Meu irmão tentou puxar conversa, porém eu me encontrava longe, perdida em pensamentos, reflexões que na verdade nunca havia feito antes.
Ficamos em silêncio, parados olhando as estrelas luminosas no céu, as sombras terríveis da noite na terra e o frio individual das partículas debaixo do chão.
Foi então que vimos um guarda caminhando ao longe, entretanto em nossa direção, não parecia ter nos percebido de primeira logo segurei a mão de Lysandre com o corpo imóvel.
O homem era bruto, grande e musculoso, carregava um tapete e toda a sua atenção estava concentrada em não o deixar escorregar. O brilho do lugar era baixo, cobria seu rosto e o desenho do objeto de decoração.
Ele passou reto sem notar que era observado, andando em direção a saída, o enfeite agora na luz aparentava estar em ótimas condições, para onde será que iriam leva-lo?
Depois de não ser visto mais pude finalmente relaxar, porém o assunto morreu ali, nenhum de nós queria comentar o destino de um simples tapete, algo tão trivial.
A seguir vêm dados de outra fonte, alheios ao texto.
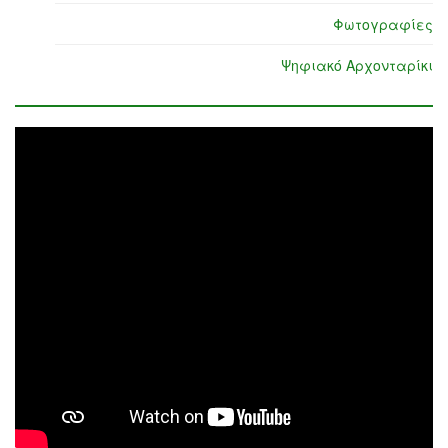
Φωτογραφίες
Ψηφιακό Αρχονταρίκι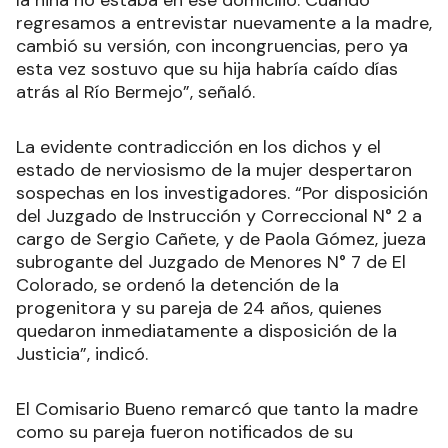
la niña no estaba en ese domicilio. Cuando
regresamos a entrevistar nuevamente a la madre,
cambió su versión, con incongruencias, pero ya
esta vez sostuvo que su hija habría caído días
atrás al Río Bermejo”, señaló.
La evidente contradicción en los dichos y el
estado de nerviosismo de la mujer despertaron
sospechas en los investigadores. “Por disposición
del Juzgado de Instrucción y Correccional N° 2 a
cargo de Sergio Cañete, y de Paola Gómez, jueza
subrogante del Juzgado de Menores N° 7 de El
Colorado, se ordenó la detención de la
progenitora y su pareja de 24 años, quienes
quedaron inmediatamente a disposición de la
Justicia”, indicó.
El Comisario Bueno remarcó que tanto la madre
como su pareja fueron notificados de su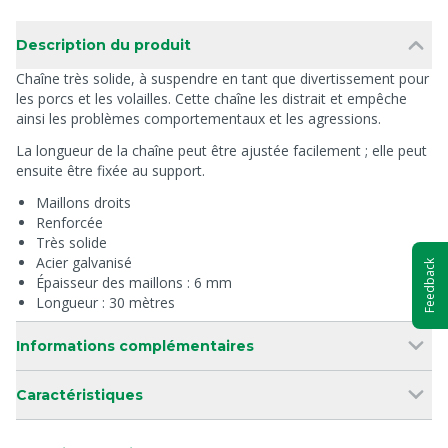
Description du produit
Chaîne très solide, à suspendre en tant que divertissement pour
les porcs et les volailles. Cette chaîne les distrait et empêche
ainsi les problèmes comportementaux et les agressions.
La longueur de la chaîne peut être ajustée facilement ; elle peut
ensuite être fixée au support.
Maillons droits
Renforcée
Très solide
Acier galvanisé
Feedback
Épaisseur des maillons : 6 mm
Longueur : 30 mètres
Informations complémentaires
Caractéristiques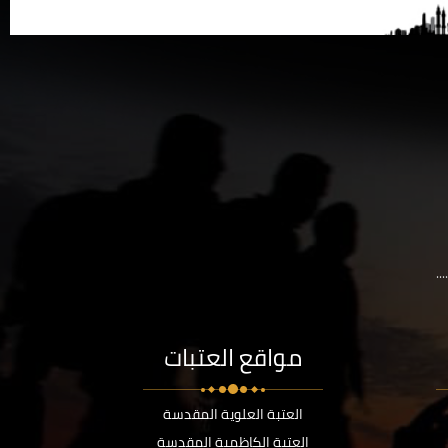
..
مواقع العتبات
العتبة العلوية المقدسة
العتبة الكاظمية المقدسة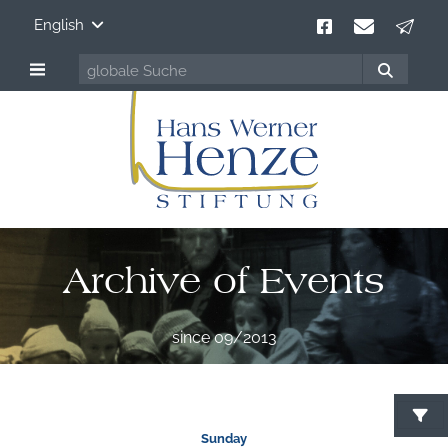
English
Archive of Events
since 09/2013
Sunday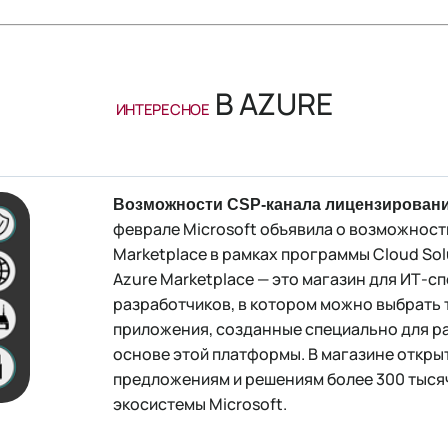
В AZURE
ИНТЕРЕСНОЕ
Возможности CSP-канала лицензировани
феврале Microsoft объявила о возможност
Marketplace в рамках программы Cloud Solu
Azure Marketplace — это магазин для ИТ-с
разработчиков, в котором можно выбрать
приложения, созданные специально для ра
основе этой платформы. В магазине открыт
предложениям и решениям более 300 тыся
экосистемы Microsoft.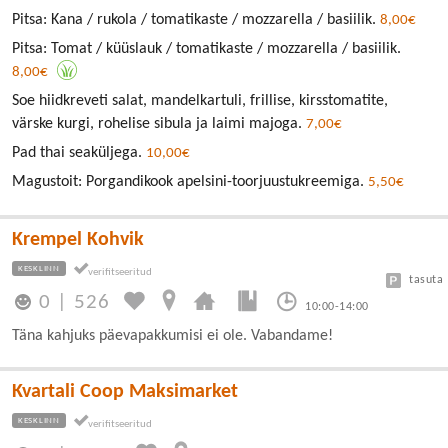
Pitsa: Kana / rukola / tomatikaste / mozzarella / basiilik.
8,00€
Pitsa: Tomat / küüslauk / tomatikaste / mozzarella / basiilik.
8,00€
Soe hiidkreveti salat, mandelkartuli, frillise, kirsstomatite,
värske kurgi, rohelise sibula ja laimi majoga.
7,00€
Pad thai seaküljega.
10,00€
Magustoit: Porgandikook apelsini-toorjuustukreemiga.
5,50€
Krempel Kohvik
KESKLINN
tasuta
0
|
526
10:00-14:00
Täna kahjuks päevapakkumisi ei ole. Vabandame!
Kvartali Coop Maksimarket
KESKLINN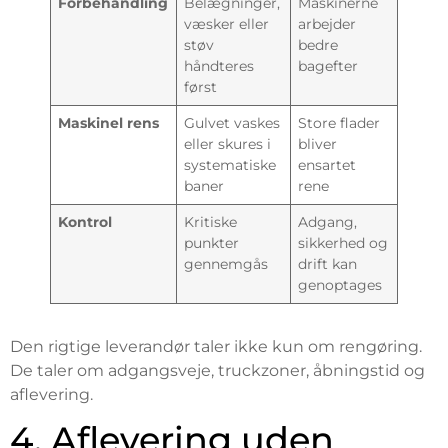
Forbehandling
Belægninger,
Maskinerne
væsker eller
arbejder
støv
bedre
håndteres
bagefter
først
Maskinel rens
Gulvet vaskes
Store flader
eller skures i
bliver
systematiske
ensartet
baner
rene
Kontrol
Kritiske
Adgang,
punkter
sikkerhed og
gennemgås
drift kan
genoptages
Den rigtige leverandør taler ikke kun om rengøring.
De taler om adgangsveje, truckzoner, åbningstid og
aflevering.
4. Aflevering uden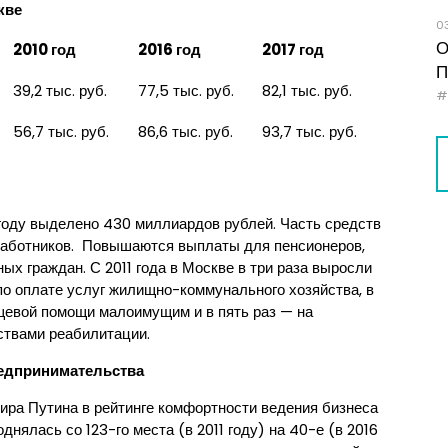
кве
0
О
2010 год
2016 год
2017 год
П
39,2 тыс. руб.
77,5 тыс. руб.
82,1 тыс. руб.
56,7 тыс. руб.
86,6 тыс. руб.
93,7 тыс. руб.
году выделено 430 миллиардов рублей. Часть средств
работников. Повышаются выплаты для пенсионеров,
ых граждан. С 2011 года в Москве в три раза выросли
о оплате услуг жилищно-коммунального хозяйства, в
ещевой помощи малоимущим и в пять раз — на
ствами реабилитации.
редпринимательства
ира Путина в рейтинге комфортности ведения бизнеса
нялась со 123-го места (в 2011 году) на 40-е (в 2016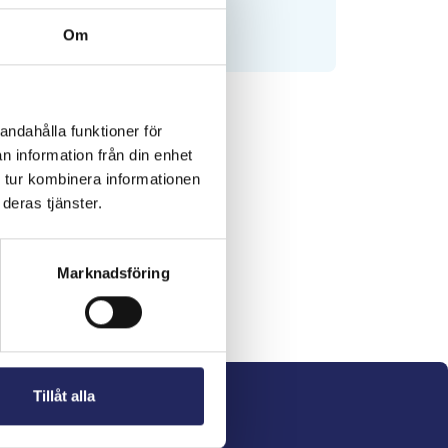
Om
andahålla funktioner för
n information från din enhet
 tur kombinera informationen
deras tjänster.
Marknadsföring
Tillåt alla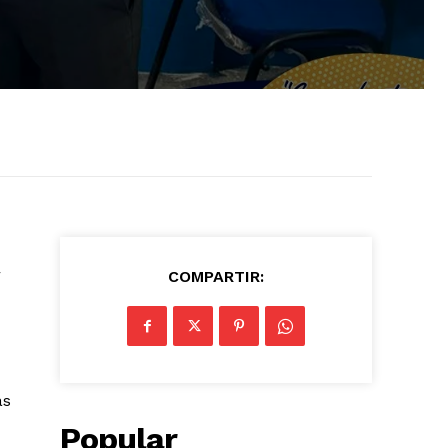
r
COMPARTIR:
as
Popular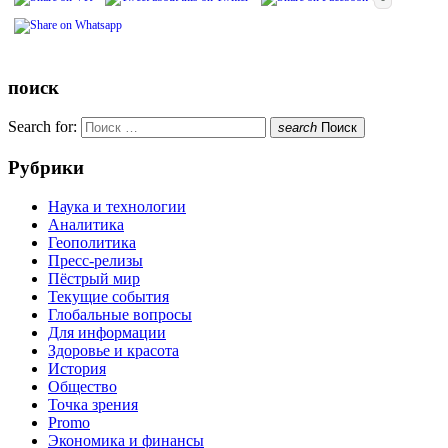
поиск
Search for:
search
Поиск
Рубрики
Наука и технологии
Аналитика
Геополитика
Пресс-релизы
Пёстрый мир
Текущие события
Глобальные вопросы
Для информации
Здоровье и красота
История
Общество
Точка зрения
Promo
Экономика и финансы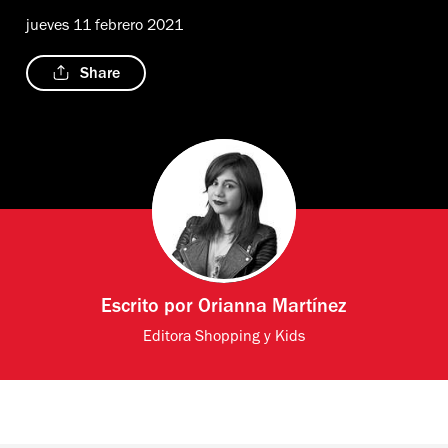
jueves 11 febrero 2021
Share
Escrito por
Orianna Martínez
Editora Shopping y Kids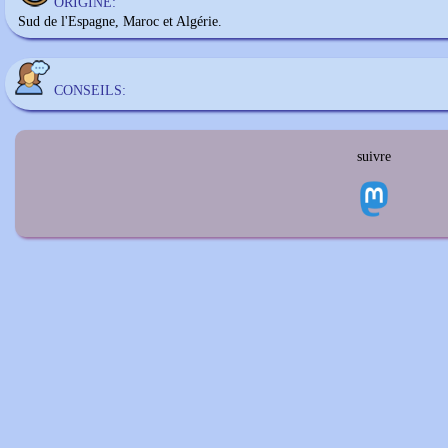
ORIGINE:
Sud de l'Espagne, Maroc et Algérie.
CONSEILS:
suivre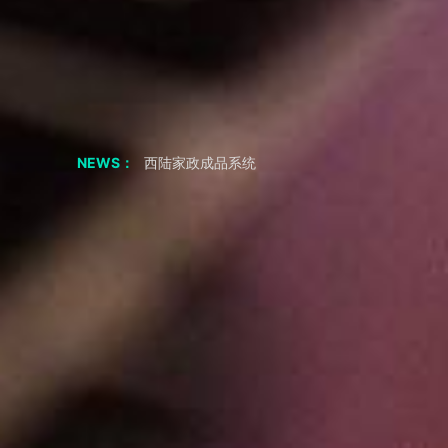
如果我从非正规渠道采购，会有什么风险？
采购成品系统代码一定要正规渠道吗
西陆招聘成品系统
西陆房产成品系统
西陆家政成品系统
NEWS：
西陆教育成品系统
西陆二手市场成品系统
西陆旅游成品系统
西陆健身成品系统
短视频剧本|“疯狂小杨哥”的爆火之路：人物关系反差
2年涨粉3800万，零演技网红——疯狂小杨哥，为何会如此火？
共享储物柜小程序APP 必要的功能
小程序 开发公司 聊应用基础模块
生鲜小程序APP要知道什么
房产APP小程序开发须知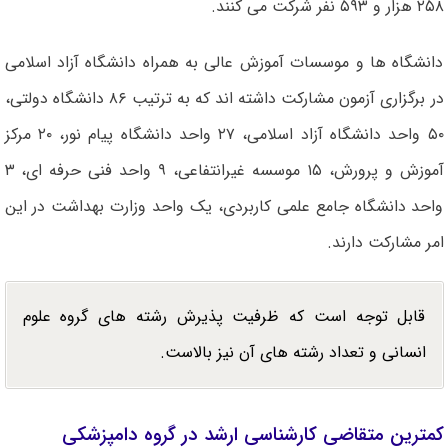
۲۵۸ هزار و ۵۹۳ نفر شرکت می کنند.
دانشگاه ها و موسسات آموزش عالی به همراه دانشگاه آزاد اسلامی
در برگزاری آزمون مشارکت داشته اند که به ترتیب ۸۶ دانشگاه دولتی،
۵۰ واحد دانشگاه آزاد اسلامی، ۲۷ واحد دانشگاه پیام نور، ۲۰ مرکز
آموزش و پرورش، ۱۵ موسسه غیرانتفاعی، ۹ واحد فنی حرفه ای، ۳
واحد دانشگاه جامع علمی کاربردی، یک واحد وزارت بهداشت در این
امر مشارکت دارند.
قابل توجه است که ظرفیت پذیرش رشته های گروه علوم
انسانی و تعداد رشته های آن نیز بالاست.
کمترین متقاضی کارشناسی ارشد در گروه دامپزشکی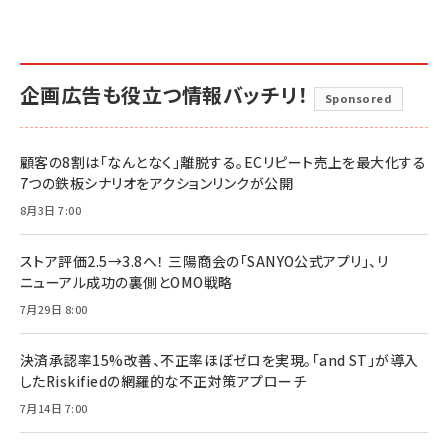
企画広告も役立つ情報バッチリ！
Sponsored
顧客の8割は「なんとなく」離脱する。ECリピート売上を最大化する
7つの鉄板シナリオをアクションリンクが公開
8月3日 7:00
ストア評価2.5→3.8へ！ 三陽商会の「SANYO公式アプリ」、リ
ニューアル成功の裏側とOMO戦略
7月29日 8:00
決済承認率15%改善、不正率ほぼゼロを実現。「and ST」が導入
したRiskifiedの網羅的な不正対策アプローチ
7月14日 7:00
Após um tempo, voltamos ao quarto onde o jantar ainda intacto era recusado até pelas moscas, mas era comer a gosma ou morrer de fome.
Diferente do Lysandre, eu não gostava de depender dos outros para me trazer comida, além do que já necessitávamos. Nunca sabemos quem pode nos deixar na mão eventualmente.
À noite, permaneci na cama olhando o teto, tentando imaginar meu futuro incerto enquanto o moreno fazia-me companhia no colchão, lendo.
-Sempre estaremos juntos né? –Perguntei rompendo o silêncio e recebi um “Sim” em um tom distraído, era obvio que ele estava concentrado no livro.
-Quando pudermos sair daqui, vamos viver juntos... só nós dois como sempre foi –Sugeri em voz baixa, pois era isso que os outros faziam, certo?
-Andy, por que está pensando nisso agora? –Perguntou desconfiado, porém assim que olhou para mim pareceu ter congelado por um instante, surpreso.
De repente, alternou sua atenção entre o livro e eu duas vezes, como se nos comparasse de alguma forma, estranhamente.
Misteriosamente, sorriu e me abraçou apertado, com movimentos cheios de carinho e um amor despertado do nada. Não eram atitudes impulsivas, estavam muito mais perto de algo inteligente, um pensamento que apenas ele, entre nós dois, entendia.
-Eu também amo abraços e tal, mas não estou entendendo nada –Comentei rindo fraco envolvida em seus braços e quando fui solta, observei-o curiosa para saber o que passava pela mente do meu irmão.
-Sabe que estou relendo este livro, não é? Bom, é difícil explicar, mas a época que ele foi escrito estava na moda uma teoria de um filósofo chamado Rousseau –Explicou devagar enquanto eu tentava acompanhar –Ele dizia que o homem nasce bom, mas a sociedade o corrompe, e está história retrata muito bem isso.
Me esforcei a entender, e por mais que parecesse um assunto um pouco confuso, era curioso e pela primeira vez senti uma pontada de vontade a aprender profundamente sobre isso.
-Parece legal, porém ainda não entendi o que tem a ver comigo para você agir assim de repente.